Piacenza points out that in the studio, these concepts are used as triggers. "These questions are raised not to be answered but for the interesting things that happen when it is impossible to answer them," she says.

Practicing Hay's work, Piacenza said, made her feel as if she were "playing time," as if time were an instrument which could be speeded up or slowed down. "Where the sense of time breaks down, that's where the magic and the mystery are."

Dance preview


"Mountain" by Deborah Hay Dance Company, featuring Gaelen Hanson, Peggy Piacenza and Amelia Reeber, 8 p.m. Thursday-April 21, On the Boards, 100 W. Roy St., Seattle; $18 (206-217-9888 or www.ontheboards.org).

All three dancer/choreographers working with the legendary Hay are well established in their own right. Most well known is Hanson, who co-founded the internationally acclaimed 33 Fainting Spells. Piacenza, a founding member of D9 Dance collective, has had work commissioned and presented by Bratislava Movement Festival and by New York's Dance Theater Workshop. Reeber, a founding member of Foot in Mouth, has toured nationally (recently with Pat Graney's "Vivian Girls").

In addition to performing Hay's trio, the three dance makers will present solos inspired by the collaboration.

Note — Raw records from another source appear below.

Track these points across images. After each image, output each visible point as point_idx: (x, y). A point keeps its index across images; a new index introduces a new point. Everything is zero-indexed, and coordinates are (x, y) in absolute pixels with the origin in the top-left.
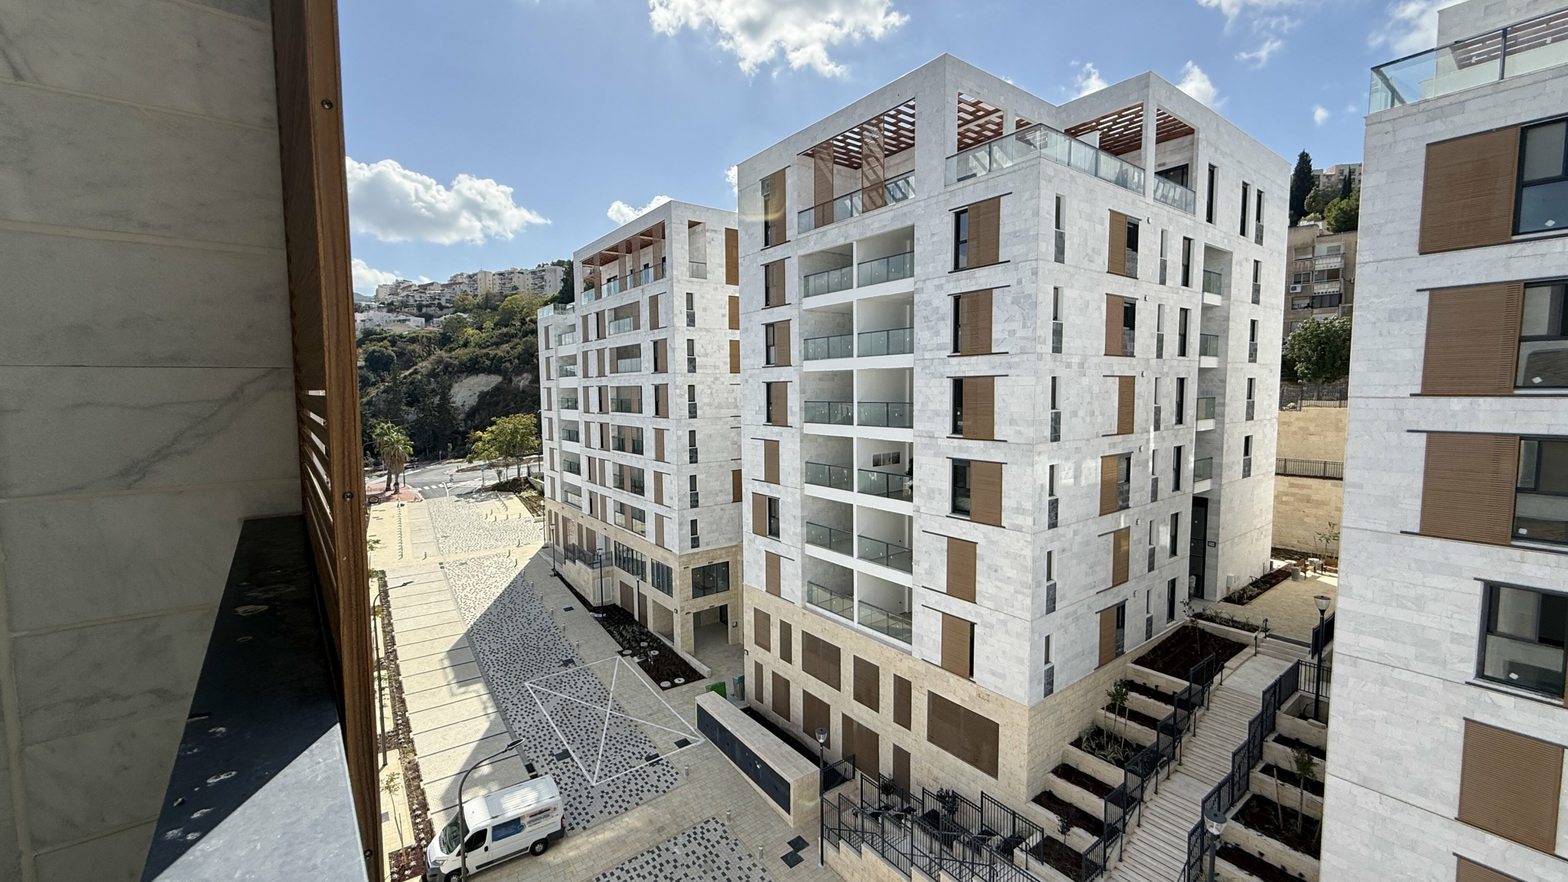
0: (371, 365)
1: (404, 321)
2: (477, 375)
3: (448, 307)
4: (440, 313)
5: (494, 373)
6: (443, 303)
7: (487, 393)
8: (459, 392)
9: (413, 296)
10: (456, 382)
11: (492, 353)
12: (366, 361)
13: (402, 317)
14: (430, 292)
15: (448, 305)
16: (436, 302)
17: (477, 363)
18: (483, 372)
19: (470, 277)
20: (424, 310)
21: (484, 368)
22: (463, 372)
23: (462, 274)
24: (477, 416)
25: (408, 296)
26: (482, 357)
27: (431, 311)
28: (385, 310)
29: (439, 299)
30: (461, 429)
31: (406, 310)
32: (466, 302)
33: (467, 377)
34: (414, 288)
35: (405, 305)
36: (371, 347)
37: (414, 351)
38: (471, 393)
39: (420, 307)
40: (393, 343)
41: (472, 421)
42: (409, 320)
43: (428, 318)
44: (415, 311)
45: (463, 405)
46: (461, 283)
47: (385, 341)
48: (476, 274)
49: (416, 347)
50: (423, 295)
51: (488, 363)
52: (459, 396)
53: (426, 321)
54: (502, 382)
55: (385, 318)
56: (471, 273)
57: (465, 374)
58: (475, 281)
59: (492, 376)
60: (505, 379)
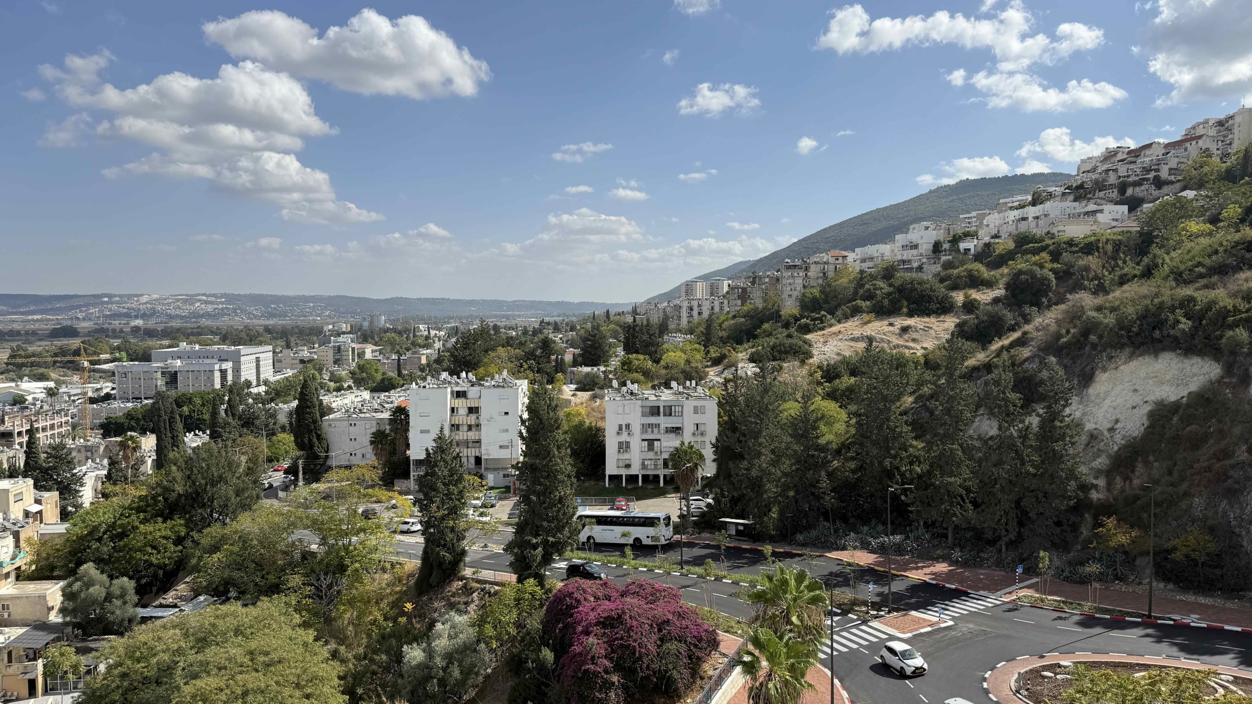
0: (1014, 295)
1: (1094, 212)
2: (1156, 356)
3: (1172, 183)
4: (1156, 193)
5: (1201, 353)
6: (1164, 174)
7: (1175, 407)
8: (1107, 394)
9: (1116, 171)
10: (1104, 369)
11: (1202, 296)
12: (1007, 289)
13: (1092, 207)
14: (1145, 160)
15: (1172, 178)
16: (1151, 175)
17: (1160, 324)
18: (1173, 349)
19: (1220, 123)
20: (1130, 191)
21: (1176, 339)
22: (1122, 346)
23: (1206, 122)
24: (1140, 468)
25: (1107, 171)
26: (1173, 309)
27: (1139, 192)
28: (1071, 197)
29: (1157, 170)
30: (1094, 495)
31: (1102, 194)
32: (1206, 169)
33: (1131, 357)
34: (1120, 156)
35: (1100, 186)
36: (1021, 264)
37: (1087, 269)
38: (1137, 399)
39: (1122, 188)
40: (1056, 256)
41: (1127, 478)
42: (1101, 211)
43: (1134, 204)
44: (1115, 194)
45: (1111, 430)
46: (1200, 137)
47: (1044, 255)
48: (1232, 117)
49: (1093, 261)
50: (1132, 166)
51: (1185, 325)
52: (1107, 402)
53: (1130, 211)
54: (1219, 381)
55: (1068, 211)
56: (1222, 116)
57: (1127, 351)
58: (1229, 130)
59: (1196, 360)
60: (1229, 370)
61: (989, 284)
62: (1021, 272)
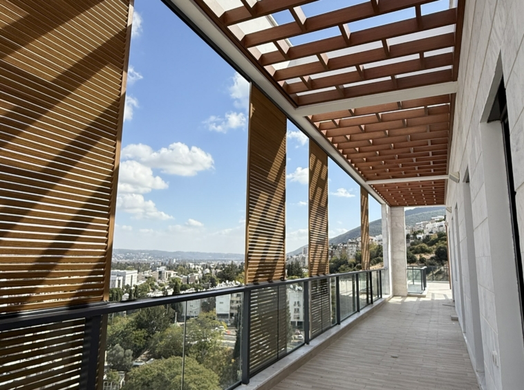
61: (429, 252)
62: (441, 248)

Hay's own connection to the Northwest was first formed when she came in the mid-'60s with Robert Rauschenberg, Steve Paxton and Alex Hay to teach a series of workshops in Port Townsend. Hay has said that the mountain in the title can be seen as a metaphor for a single individual and for the apex and supports of a trio.

The title can also be seen as a metaphor for the experience of climbing the work itself, of actively participating in the process.

"It will challenge people," Piacenza said. "I hope the audience will meet us half way."